Leong Max K, Chen Tzu-Hsien
Department of Chemistry, National Dong Hwa University, Shoufeng, Hualien, Taiwan.
Med Chem. 2008 Jul;4(4):396-406. doi: 10.2174/157340608784872226.
An in silico model for predicting human cytochrome P450 2B6-substrate interactions was generated based on a novel scheme, which was initially devised to predict the hERG liability (reported in Leong, M. K., Chem. Res. Toxicol., 2007, 20, 217.) using pharmacophore ensemble/support vector machine to take into account the protein conformational flexibility while interacting with structurally diverse substrates. This is of critical importance yet never being addressed by any analogue-based molecular modeling studies before. Thirty-seven molecules were chosen from the literature and scrutinized for structural integrity and data consistency, of which 26 were treated as the training set to generate models, which were subject to validation by the other 11 molecules as the test set. The predicted pK(m) values by the final PhE/SVM model were in good agreement with observed values. In addition, this in silico model produced an r(2) of 0.84 and a 10-fold cross-validation q(2) of 0.66 for the training set and an r(2) of 0.87 for the test set, asserting the fact that this PhE/SVM model is an accurate model to predict the human P450 2B6-substrates interactions and can be used as a robust prediction tool to facilitate drug discovery.

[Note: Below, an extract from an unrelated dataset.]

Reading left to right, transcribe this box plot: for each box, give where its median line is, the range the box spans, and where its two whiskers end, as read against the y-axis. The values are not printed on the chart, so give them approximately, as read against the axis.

基于一种新颖的方案构建了一个用于预测人细胞色素P450 2B6与底物相互作用的计算机模拟模型,该方案最初旨在预测hERG毒性(见Leong, M. K., 《化学研究毒理学》, 2007, 20, 217.),使用药效团集合/支持向量机来考虑蛋白质在与结构多样的底物相互作用时的构象灵活性。这一点至关重要,但此前任何基于类似物的分子模拟研究都未涉及。从文献中挑选了37个分子,对其结构完整性和数据一致性进行了审查,其中26个作为训练集来生成模型,另外11个作为测试集对模型进行验证。最终的PhE/SVM模型预测的pK(m)值与观测值高度吻合。此外,该计算机模拟模型在训练集上的r(2)为0.84,10倍交叉验证的q(2)为0.66,在测试集上的r(2)为0.87,这表明该PhE/SVM模型是预测人P450 2B6与底物相互作用的准确模型,可作为一种强大的预测工具来促进药物发现。